Questa santa era spesso tentata di disperazione. Allora, «io dico a Dio: se devo essere dannata, che almeno io lo sia subito; non ritardate. Giacché voi mi avete abbandonata, finite, e gettatemi nell'abisso. Coll'anima immersa in questo abisso, io rotolavo ai piedi di quei miei fratelli, che si chiamano miei figli, e dicevo loro: non mi credete più! non vedete che sono indemoniata? Voi, che vi chiamate miei figli, pregate la Giustizia di Dio, affinché i demoni abbandonino l'anima mia, e manifestino al mondo l'orrore della mia condotta, e Dio non sia più disonorato per causa mia... Sappiate pure che io sono arrivata ad un grado inaudito di disperazione. Ho disperato assolutamente di Dio, e questo è un affare ormai sistemato fra di noi. Sono certa che non vi è al mondo una creatura tanto cattiva e tanto degna di dannarsi quanto me. Tutti i favori di Dio avevano lo scopo di condurmi ad uno stato più terribile di disperazione e di dannazione ».

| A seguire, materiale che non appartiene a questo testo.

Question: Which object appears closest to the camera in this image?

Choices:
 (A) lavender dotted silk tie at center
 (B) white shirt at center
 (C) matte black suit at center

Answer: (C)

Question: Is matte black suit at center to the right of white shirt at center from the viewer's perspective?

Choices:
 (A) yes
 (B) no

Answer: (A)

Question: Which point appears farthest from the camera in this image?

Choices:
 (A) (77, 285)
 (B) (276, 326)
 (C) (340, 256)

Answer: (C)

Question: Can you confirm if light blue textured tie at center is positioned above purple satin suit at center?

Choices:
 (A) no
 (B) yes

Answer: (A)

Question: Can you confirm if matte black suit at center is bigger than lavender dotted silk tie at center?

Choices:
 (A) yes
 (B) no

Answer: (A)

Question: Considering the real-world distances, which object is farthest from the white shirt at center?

«Qualche volta mi sento presa da tal furore contro me stessa, che, a fatica, posso resistere al bisogno di farmi in pezzi. Altre volte non posso fare a meno di percuotermi orribilmente, tanto che la mia testa e le mie membra ne sono gonfie». Ebbe pure tentazioni e disturbi di falsa umiltà.
«Io provo continuamente un'umiltà che mi fa vedere priva di ogni bene, di ogni virtù, immersa in una sì grande moltitudine di peccati e di difetti, che Dio non può usarmi più misericordia. Mi pare di essere come la casa del diavolo, il suo agente, il suo trastullo, la sua figlia, estranea a qualunque rettitudine e a qualunque verità, degna del più profondo dell'inferno. Tale umiltà non è quella che ho altre volte; quella che mi rallegra e mi fa intendere la bontà di Dio; questa, invece, mi porta mali innumerevoli».
Altre volte le pareva di essere quasi abbandonata da Dio e nell'impotenza di pregare. Una di queste prove durò un mese: «Io non vedevo più nessuna traccia di Dio in me, eccetto la volontà assoluta di non peccare».
Finalmente ella si sentì rivolgere queste parole: «Più ti credi abbandonata, più tu sei amata da Dio e più sei stretta da lui».
Poco prima di morire, essa diceva ai suoi figli spirituali: «Dio non mette fine alle tentazioni e alle tempeste, se non quando tutto l'uomo è stato calpestato, schiacciato, stritolato. Tale è il contegno speciale verso i suoi veri figli!».